--- START ---

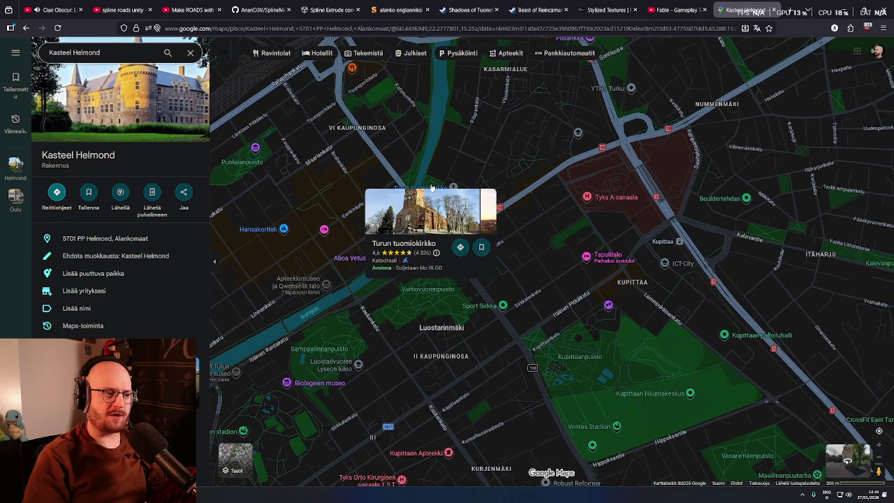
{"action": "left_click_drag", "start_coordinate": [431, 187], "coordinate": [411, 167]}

--- END ---
--- START ---

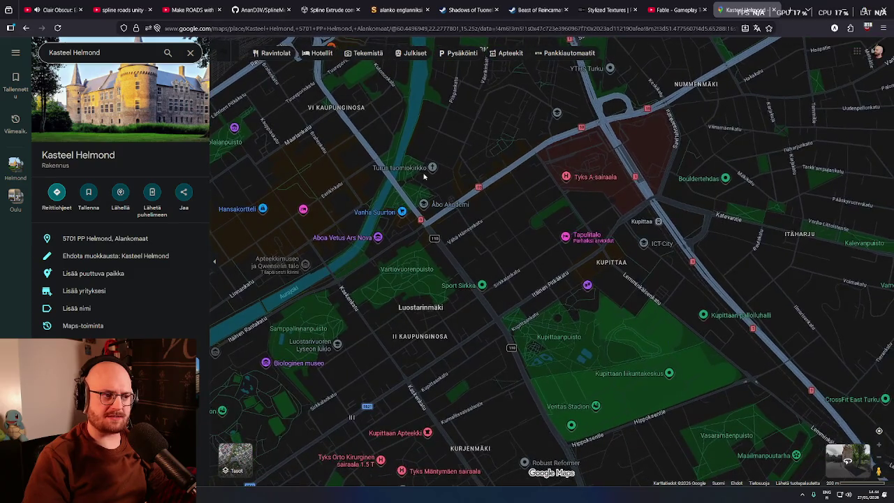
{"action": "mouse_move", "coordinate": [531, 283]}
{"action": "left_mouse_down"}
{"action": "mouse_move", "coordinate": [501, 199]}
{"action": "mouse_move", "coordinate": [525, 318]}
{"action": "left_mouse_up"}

--- END ---

- **What is needed**:
When a line contains the string "coordinate", copy it from the records.

- **Response area**:
{"action": "left_click_drag", "start_coordinate": [431, 187], "coordinate": [411, 167]}
{"action": "mouse_move", "coordinate": [531, 283]}
{"action": "mouse_move", "coordinate": [501, 199]}
{"action": "mouse_move", "coordinate": [525, 318]}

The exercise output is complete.